**Testo selezionato:**
──────────
1997: i Mansun esordiscono. "Attack Of The Grey Lantern" apre una strada più oscura, complessa e magmatica all'interno del brit-pop. Il secondo lavoro è attesissimo. Ma non arriva. Arriva invece il sesto: i Mansun, come i saltatori con l'asta ambiziosi, mirano direttamente alle quote importanti. Ed ecco "Six". Un "concept album", o meglio, un album concettuale, dove il brit-pop si miscela al progressive, al punk, alla musica classica ("Fall Out" si apre con una moderna interpretazione dello Schiaccianoci di Ciaikovskij), alla lirica ("Witness To A Murder: Part Two"), e dove ci si perde in un autentico labirinto di suoni.

Si dice che i Mansun fossero entrati in studio con una trentina di spunti e abbozzi. Invece di eliminarne alcuni e di trarre dagli stralci migliori 12 pezzi canonici, Paul Draper e compagni scelgono di tenerli tutti e di metterli assieme in un ipnotico collage di 70 minuti. Ne escono 13 canzoni di lunghezza estremamente disuguale (dal minuto e mezzo di "Inverse Midas" - piano e voce - ai nove minuti di "Cancer"), e ne esce un disco sbalorditivo.
──────────
**Materiale fornito:**
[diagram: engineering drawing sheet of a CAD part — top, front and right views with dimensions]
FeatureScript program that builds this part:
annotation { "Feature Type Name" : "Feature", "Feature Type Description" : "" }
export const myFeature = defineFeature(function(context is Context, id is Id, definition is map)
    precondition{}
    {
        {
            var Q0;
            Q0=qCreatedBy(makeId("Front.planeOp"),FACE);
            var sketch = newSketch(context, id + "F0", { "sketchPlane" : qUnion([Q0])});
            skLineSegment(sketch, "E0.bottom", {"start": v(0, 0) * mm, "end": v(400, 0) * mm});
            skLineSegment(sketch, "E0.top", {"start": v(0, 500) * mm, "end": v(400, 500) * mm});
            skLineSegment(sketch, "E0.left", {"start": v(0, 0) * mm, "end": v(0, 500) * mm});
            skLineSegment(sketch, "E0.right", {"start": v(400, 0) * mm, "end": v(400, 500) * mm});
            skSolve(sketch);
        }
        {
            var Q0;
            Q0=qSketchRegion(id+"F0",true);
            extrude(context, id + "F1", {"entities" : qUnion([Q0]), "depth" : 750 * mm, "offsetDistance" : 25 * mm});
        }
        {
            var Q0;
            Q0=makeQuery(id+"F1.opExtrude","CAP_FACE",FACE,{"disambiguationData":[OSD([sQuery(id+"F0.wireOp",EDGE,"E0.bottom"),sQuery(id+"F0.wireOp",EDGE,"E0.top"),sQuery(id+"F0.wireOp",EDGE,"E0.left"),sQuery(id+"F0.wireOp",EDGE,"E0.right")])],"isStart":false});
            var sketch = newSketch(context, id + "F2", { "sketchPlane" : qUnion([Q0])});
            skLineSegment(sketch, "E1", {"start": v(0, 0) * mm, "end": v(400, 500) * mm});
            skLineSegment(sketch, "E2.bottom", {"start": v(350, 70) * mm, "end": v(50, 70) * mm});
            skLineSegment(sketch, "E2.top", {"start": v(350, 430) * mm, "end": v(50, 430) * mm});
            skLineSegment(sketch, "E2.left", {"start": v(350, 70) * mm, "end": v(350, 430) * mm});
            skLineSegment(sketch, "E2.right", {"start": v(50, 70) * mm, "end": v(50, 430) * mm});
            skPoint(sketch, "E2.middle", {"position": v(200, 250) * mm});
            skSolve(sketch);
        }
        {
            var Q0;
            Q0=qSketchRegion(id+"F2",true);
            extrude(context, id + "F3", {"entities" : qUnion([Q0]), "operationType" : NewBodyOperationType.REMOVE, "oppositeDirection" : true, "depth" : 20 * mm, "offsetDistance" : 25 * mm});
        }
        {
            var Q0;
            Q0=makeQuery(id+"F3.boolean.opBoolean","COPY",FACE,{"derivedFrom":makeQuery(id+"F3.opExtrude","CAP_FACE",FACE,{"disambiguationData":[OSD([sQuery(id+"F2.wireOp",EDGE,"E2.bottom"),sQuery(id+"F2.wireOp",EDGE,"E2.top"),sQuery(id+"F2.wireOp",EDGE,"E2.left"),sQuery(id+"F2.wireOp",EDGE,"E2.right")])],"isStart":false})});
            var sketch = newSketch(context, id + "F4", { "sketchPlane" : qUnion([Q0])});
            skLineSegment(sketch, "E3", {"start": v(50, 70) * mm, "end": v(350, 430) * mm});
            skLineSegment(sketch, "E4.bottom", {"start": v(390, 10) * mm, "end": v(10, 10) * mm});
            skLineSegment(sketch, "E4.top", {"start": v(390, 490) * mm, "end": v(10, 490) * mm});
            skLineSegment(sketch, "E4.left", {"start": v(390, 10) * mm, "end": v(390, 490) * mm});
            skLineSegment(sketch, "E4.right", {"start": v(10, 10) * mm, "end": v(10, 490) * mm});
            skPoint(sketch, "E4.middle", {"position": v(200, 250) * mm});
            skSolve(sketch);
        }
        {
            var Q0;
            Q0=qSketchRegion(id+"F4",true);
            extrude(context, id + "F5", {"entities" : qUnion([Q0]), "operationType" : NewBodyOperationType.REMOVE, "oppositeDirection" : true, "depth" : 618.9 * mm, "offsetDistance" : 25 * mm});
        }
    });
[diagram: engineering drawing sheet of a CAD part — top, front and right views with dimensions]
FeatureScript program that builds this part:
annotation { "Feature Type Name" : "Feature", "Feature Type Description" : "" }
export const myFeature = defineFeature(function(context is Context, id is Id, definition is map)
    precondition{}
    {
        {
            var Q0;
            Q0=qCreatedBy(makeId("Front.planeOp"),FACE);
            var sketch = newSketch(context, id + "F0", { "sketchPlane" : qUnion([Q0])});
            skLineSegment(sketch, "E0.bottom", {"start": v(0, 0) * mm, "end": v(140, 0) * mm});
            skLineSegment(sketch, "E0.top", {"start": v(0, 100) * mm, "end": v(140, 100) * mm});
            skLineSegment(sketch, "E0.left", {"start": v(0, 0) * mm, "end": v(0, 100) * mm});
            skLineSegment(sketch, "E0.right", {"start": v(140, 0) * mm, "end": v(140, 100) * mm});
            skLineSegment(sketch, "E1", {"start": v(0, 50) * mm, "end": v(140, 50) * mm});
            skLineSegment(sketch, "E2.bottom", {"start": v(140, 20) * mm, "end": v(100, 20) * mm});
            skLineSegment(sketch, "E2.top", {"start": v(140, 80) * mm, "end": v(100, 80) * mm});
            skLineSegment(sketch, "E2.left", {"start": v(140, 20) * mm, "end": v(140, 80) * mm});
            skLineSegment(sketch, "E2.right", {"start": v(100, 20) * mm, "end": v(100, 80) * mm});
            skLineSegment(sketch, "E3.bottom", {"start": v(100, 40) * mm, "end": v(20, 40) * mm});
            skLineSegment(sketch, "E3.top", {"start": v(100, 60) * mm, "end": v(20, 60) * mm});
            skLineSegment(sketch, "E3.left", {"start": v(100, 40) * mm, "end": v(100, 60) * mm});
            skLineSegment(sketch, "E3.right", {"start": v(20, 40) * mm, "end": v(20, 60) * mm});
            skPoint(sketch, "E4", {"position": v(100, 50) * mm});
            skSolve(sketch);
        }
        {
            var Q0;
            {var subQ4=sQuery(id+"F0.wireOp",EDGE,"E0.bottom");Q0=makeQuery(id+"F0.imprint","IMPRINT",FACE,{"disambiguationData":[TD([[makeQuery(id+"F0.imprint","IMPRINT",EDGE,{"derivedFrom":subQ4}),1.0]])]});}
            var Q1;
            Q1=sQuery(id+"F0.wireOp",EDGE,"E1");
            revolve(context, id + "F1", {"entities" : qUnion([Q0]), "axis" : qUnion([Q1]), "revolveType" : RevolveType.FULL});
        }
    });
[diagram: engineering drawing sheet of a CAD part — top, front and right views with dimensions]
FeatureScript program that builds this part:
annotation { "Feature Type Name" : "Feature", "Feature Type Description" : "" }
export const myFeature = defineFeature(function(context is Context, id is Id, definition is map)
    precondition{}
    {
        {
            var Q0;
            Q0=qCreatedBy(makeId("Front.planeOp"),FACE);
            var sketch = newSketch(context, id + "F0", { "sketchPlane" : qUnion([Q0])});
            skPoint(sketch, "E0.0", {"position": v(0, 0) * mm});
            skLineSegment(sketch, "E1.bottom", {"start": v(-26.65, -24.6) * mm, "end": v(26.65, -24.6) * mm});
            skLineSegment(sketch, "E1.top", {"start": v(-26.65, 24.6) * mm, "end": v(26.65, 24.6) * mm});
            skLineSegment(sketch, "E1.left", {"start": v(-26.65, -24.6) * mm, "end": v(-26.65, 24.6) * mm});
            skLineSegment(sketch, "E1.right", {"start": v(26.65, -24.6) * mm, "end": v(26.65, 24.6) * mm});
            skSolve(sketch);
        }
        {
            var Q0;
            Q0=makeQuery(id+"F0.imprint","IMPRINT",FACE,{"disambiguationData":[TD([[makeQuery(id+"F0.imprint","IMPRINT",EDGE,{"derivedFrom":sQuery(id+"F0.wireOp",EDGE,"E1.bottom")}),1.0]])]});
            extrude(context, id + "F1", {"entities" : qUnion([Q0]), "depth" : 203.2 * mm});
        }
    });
──────────
**Consegne di lavoro:**
1. Risponda alle seguenti domande sul testo:
(a) In quale anno esordiscono i Mansun e con quale album?
(b) Quale brano si apre con una moderna interpretazione dello Schiaccianoci di Ciaikovskij?
(c) Quante canzoni compongono il disco e quanto dura il collage complessivo?
2. Ripeta fedelmente il passo del testo che si apre con le parole "1997: i Mansun" e si chiude con "labirinto di suoni.".

**Soluzioni proposte:**
1.
(a) Nel 1997, con "Attack Of The Grey Lantern".
(b) "Fall Out".
(c) 13 canzoni, per un collage di 70 minuti.

2.
1997: i Mansun esordiscono. "Attack Of The Grey Lantern" apre una strada più oscura, complessa e magmatica all'interno del brit-pop. Il secondo lavoro è attesissimo. Ma non arriva. Arriva invece il sesto: i Mansun, come i saltatori con l'asta ambiziosi, mirano direttamente alle quote importanti. Ed ecco "Six". Un "concept album", o meglio, un album concettuale, dove il brit-pop si miscela al progressive, al punk, alla musica classica ("Fall Out" si apre con una moderna interpretazione dello Schiaccianoci di Ciaikovskij), alla lirica ("Witness To A Murder: Part Two"), e dove ci si perde in un autentico labirinto di suoni.